Para o também primeiro secretário executivo da Comunidade dos Países de Língua Portuguesa (CPLP, 1996/2000), os grandes empresários angolanos, "que são poucos", são "muito próximos do presidente (de Angola, José Eduardo dos Santos) e até parentes", dando como exemplo o caso de Isabel dos Santos, filha do chefe de Estado.
"Fala-se todos os dias na Isabel (dos Santos), que agora tem o nome de «Princesa», e percebemos bem a questão de que estou a falar.
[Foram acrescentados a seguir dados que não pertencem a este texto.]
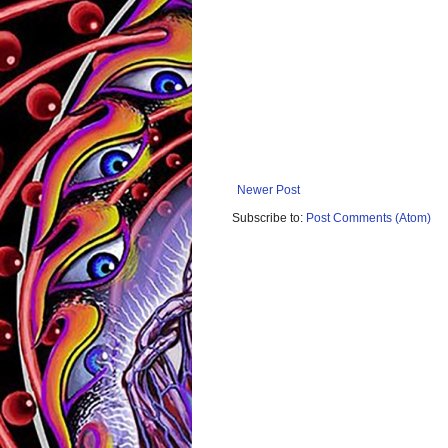
Newer Post
Subscribe to:
Post Comments (Atom)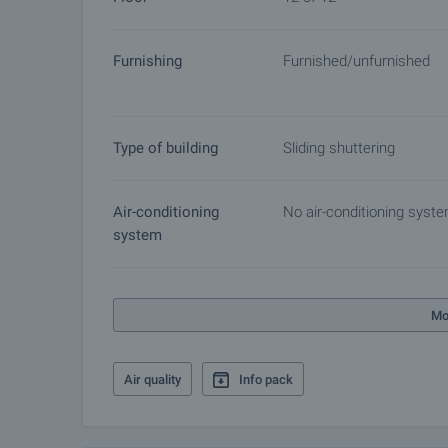
Furnishing
Furnished/unfurnished
Type of building
Sliding shuttering
Air-conditioning
No air-conditioning syst
system
Mo
Air quality
Info pack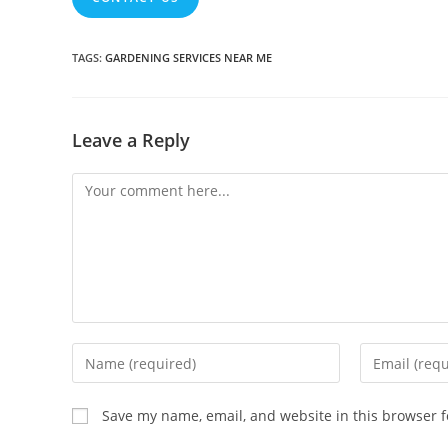
TAGS
:
GARDENING SERVICES NEAR ME
Leave a Reply
Comment
Enter
Enter
your
your
name
email
Save my name, email, and website in this browser f
or
address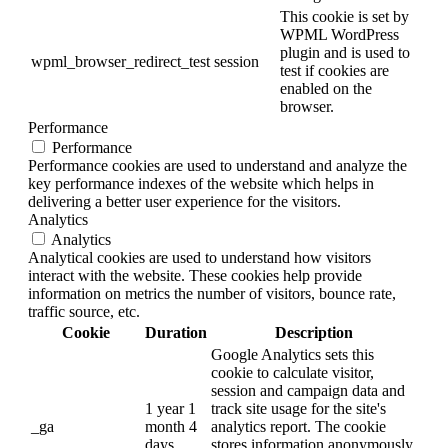
This cookie is set by
WPML WordPress
plugin and is used to
wpml_browser_redirect_test
session
test if cookies are
enabled on the
browser.
Performance
Performance
Performance cookies are used to understand and analyze the
key performance indexes of the website which helps in
delivering a better user experience for the visitors.
Analytics
Analytics
Analytical cookies are used to understand how visitors
interact with the website. These cookies help provide
information on metrics the number of visitors, bounce rate,
traffic source, etc.
Cookie
Duration
Description
Google Analytics sets this
cookie to calculate visitor,
session and campaign data and
1 year 1
track site usage for the site's
_ga
month 4
analytics report. The cookie
days
stores information anonymously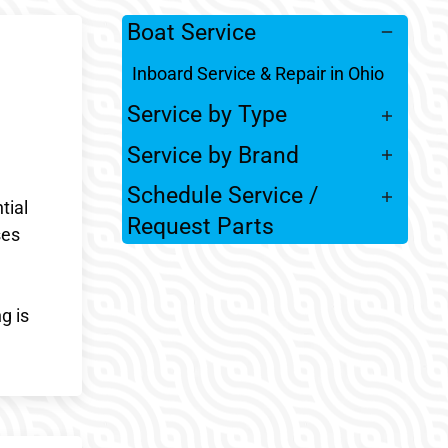
Boat Service
Inboard Service & Repair in Ohio
Service by Type
Service by Brand
Schedule Service /
tial
Request Parts
ses
g is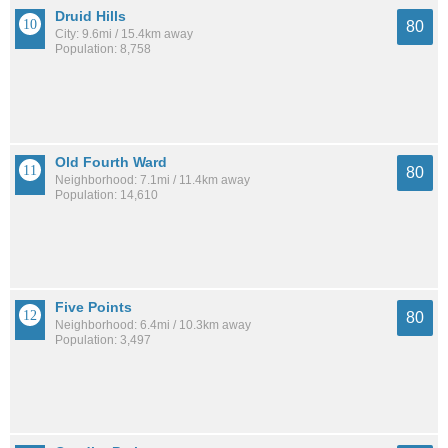
Druid Hills
80
City: 9.6mi / 15.4km away
Population: 8,758
Old Fourth Ward
80
Neighborhood: 7.1mi / 11.4km away
Population: 14,610
Five Points
80
Neighborhood: 6.4mi / 10.3km away
Population: 3,497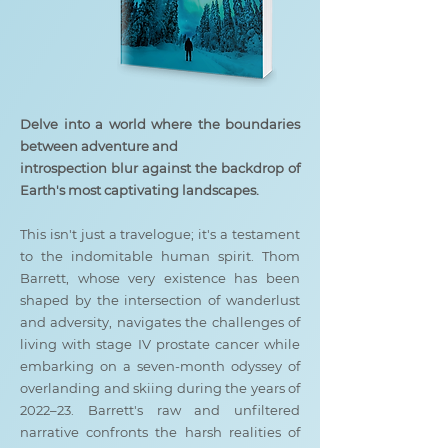
Delve into a world where the boundaries
between adventure and
introspection blur against the backdrop of
Earth's most captivating landscapes.
This isn't just a travelogue; it's a testament
to the indomitable human spirit. Thom
Barrett, whose very existence has been
shaped by the intersection of wanderlust
and adversity, navigates the challenges of
living with stage IV prostate cancer while
embarking on a seven-month odyssey of
overlanding and skiing during the years of
2022–23. Barrett's raw and unfiltered
narrative confronts the harsh realities of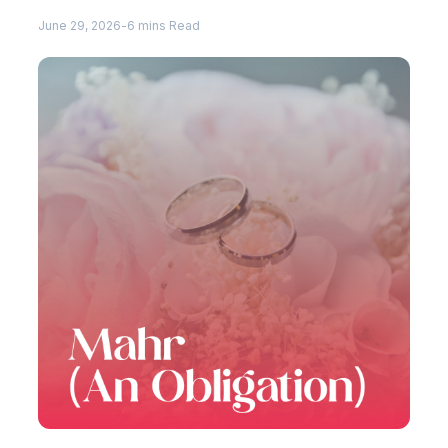
June 29, 2026
-
6 mins Read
Há uma certa animosidade, e como tudo isso é acompanhado por um poder efetivo desta classe tão restrita em Angola", sustentou.
Segundo Marcolino Moco, há uma "manipulação de conceitos" em torno das relações luso-angolanas, sobretudo por parte de Luanda, que "politiza" problemas que existem entre pessoas e empresas, lembrando que, há alguns anos, "alertou" para a "permissão" portuguesa de vender setores estratégicos a empresários angolanos.
"Já tinha alertado que essa permissão de Portugal de vender setores estratégicos a «angolanos» - por que não são uma classe empresarial verdadeira, são homens e mulheres do poder, que se eternizam no poder -, havia de custar a Portugal. Acho que não me enganei, porque é justamente isso que está a acontecer hoje", referiu.
"Perguntei, então, se a UE (União Europeia) não tinha uma forma de ajudar Portugal a livrar-se desta situação que iria criar problemas. Ninguém me ouviu na altura. Era a altura do entusiasmo, do maná, mas nunca entendi que se chamasse crescimento económico à valorização, que tinha sempre de ser temporária, de um produto único para um país. Nunca entendi", sublinhou Marcolino Moco.
O "milagre económico" de Angola era, porém, a frase mais destacada de então, acrescentou, o que permitiu que as coisas chegassem ao ponto de qualquer problema de negócios ser logo elevado ao nível de relações entre Estados.
"O que é mais curioso, algo masoquista, é que alguma elite portuguesa acha que deve ser assim. Que os tais «angolanos» devem exigir tudo o quiserem perante Portugal, como se Portugal tivesse alguma culpa", argumentou.
"Agora estamos nesta situação e parece que Portugal já começa a sentir que a relação com África não pode continuar com esta relação do tipo «chico-esperteza», mas sim numa base de respeito para os povos", concluiu.